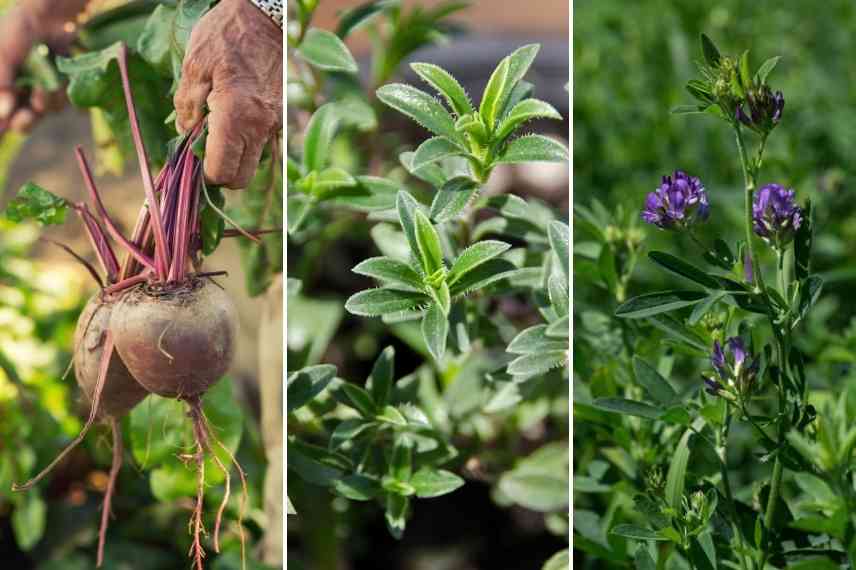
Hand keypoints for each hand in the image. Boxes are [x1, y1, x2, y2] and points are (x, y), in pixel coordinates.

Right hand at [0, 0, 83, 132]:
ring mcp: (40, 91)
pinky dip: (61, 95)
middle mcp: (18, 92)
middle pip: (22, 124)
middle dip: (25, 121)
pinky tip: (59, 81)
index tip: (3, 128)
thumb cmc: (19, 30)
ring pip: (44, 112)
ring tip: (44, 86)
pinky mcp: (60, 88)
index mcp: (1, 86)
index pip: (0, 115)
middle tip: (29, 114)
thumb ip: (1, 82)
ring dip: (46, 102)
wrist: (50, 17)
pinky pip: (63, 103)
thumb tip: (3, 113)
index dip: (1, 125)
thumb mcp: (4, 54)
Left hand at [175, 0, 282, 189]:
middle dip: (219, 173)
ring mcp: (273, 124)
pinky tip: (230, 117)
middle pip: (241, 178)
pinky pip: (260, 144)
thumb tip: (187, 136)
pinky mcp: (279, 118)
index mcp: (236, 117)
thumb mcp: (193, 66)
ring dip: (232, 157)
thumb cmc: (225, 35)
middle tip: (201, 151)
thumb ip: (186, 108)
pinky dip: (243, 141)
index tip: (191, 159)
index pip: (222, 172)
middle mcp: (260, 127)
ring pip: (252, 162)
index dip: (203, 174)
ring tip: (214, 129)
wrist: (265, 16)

══════

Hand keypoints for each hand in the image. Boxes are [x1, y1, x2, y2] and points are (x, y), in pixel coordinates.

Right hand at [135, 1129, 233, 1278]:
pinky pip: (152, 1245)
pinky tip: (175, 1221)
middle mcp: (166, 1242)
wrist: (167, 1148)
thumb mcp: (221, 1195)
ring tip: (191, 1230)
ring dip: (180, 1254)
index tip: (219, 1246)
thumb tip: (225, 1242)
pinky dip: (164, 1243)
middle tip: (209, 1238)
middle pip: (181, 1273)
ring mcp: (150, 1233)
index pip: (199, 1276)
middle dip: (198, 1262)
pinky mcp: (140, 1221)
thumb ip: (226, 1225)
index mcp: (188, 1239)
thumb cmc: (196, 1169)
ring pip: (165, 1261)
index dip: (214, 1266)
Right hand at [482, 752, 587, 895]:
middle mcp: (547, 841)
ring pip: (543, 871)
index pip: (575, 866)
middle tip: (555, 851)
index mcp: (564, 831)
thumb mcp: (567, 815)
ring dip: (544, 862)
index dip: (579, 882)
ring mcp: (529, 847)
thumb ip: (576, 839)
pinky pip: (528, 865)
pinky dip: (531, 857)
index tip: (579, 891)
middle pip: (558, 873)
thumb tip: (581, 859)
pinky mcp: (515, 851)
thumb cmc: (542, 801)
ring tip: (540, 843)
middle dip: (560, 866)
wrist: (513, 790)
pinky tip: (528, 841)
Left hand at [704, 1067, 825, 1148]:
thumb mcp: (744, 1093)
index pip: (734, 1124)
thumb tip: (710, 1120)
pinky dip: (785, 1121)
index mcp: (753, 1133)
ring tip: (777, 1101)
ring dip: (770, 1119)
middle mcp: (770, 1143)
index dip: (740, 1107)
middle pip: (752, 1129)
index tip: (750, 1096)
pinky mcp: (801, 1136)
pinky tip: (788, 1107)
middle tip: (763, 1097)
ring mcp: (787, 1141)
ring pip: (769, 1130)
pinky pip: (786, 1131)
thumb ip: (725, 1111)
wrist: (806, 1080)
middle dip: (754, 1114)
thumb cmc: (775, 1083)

══════

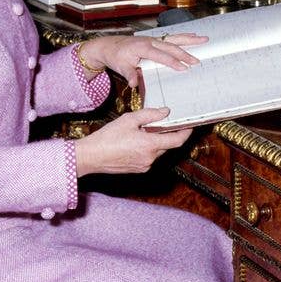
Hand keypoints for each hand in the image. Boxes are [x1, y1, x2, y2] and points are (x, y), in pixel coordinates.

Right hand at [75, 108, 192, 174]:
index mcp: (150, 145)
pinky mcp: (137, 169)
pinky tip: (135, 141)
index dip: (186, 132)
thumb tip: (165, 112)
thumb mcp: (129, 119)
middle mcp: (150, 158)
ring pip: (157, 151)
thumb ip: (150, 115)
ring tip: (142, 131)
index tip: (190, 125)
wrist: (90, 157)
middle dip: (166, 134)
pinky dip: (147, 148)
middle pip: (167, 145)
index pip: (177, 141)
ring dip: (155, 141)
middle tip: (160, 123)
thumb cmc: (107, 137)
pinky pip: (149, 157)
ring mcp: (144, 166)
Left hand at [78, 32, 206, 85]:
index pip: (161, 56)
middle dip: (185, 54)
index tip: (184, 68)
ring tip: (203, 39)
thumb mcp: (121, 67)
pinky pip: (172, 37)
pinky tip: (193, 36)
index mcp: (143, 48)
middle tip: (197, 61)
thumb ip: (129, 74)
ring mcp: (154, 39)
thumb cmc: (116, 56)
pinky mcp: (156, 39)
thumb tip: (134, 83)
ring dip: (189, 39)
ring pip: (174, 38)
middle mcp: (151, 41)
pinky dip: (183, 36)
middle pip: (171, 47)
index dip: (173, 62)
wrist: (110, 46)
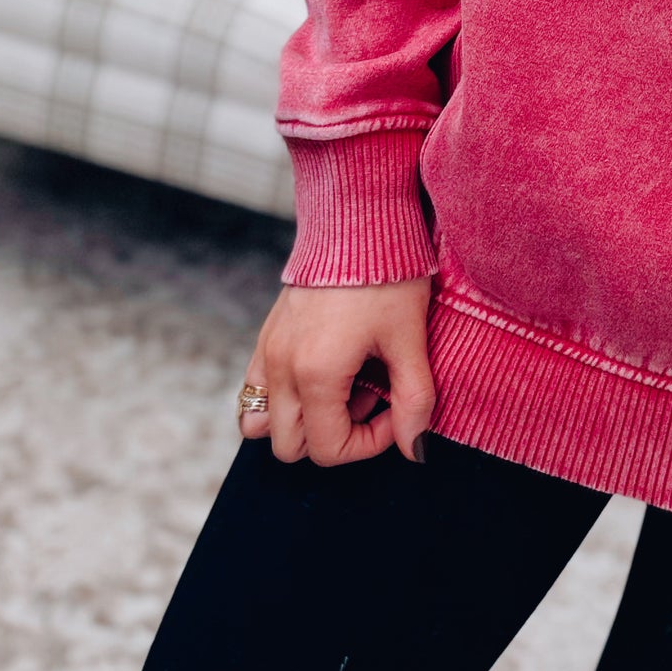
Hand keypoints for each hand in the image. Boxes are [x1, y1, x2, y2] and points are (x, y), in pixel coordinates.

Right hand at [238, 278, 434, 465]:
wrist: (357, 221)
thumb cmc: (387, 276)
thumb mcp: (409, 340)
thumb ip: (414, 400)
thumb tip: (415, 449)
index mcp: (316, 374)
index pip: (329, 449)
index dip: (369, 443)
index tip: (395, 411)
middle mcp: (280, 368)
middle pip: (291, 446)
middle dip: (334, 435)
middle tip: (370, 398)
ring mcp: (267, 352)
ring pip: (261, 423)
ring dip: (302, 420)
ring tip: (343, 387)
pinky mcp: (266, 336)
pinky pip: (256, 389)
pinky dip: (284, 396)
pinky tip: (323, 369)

══════

● PROBLEM: All lines above from the line with "index pip: (575, 866)" through the line with "thumb cmc: (775, 1083)", both included, are to be set down exactly, with nothing else.

● RESULT OF THIS TASK:
index pip: (575, 866)
middle tip: (555, 851)
index mcp: (564, 831)
thumb mcp: (567, 815)
ring dip: (544, 862)
index dip: (579, 882)
ring mcp: (529, 847)
thumb ip: (576, 839)
pinky pip: (528, 865)
pinky dip: (531, 857)
index tip: (579, 891)
middle pip: (558, 873)
thumb tip: (581, 859)
pinky mcp: (515, 851)
thumb cmc: (542, 801)
ring tip: (540, 843)
middle dip: (560, 866)
wrist: (513, 790)
pinky tip: (528, 841)
Left hand at [704, 1067, 825, 1148]:
thumb mcp: (744, 1093)
index pip: (734, 1124)
thumb tip: (710, 1120)
pinky dip: (785, 1121)
index mcp: (753, 1133)
ring tip: (777, 1101)
ring dip: (770, 1119)
middle mcp: (770, 1143)
index dip: (740, 1107)
middle pip: (752, 1129)
index tip: (750, 1096)
pinky mcp: (801, 1136)
pinky tip: (788, 1107)
middle tip: (763, 1097)
ring mcp: (787, 1141)
ring pip: (769, 1130)
pinky pip: (786, 1131)
thumb ip: (725, 1111)
wrist: (806, 1080)
middle dip: (754, 1114)
thumb cmc: (775, 1083)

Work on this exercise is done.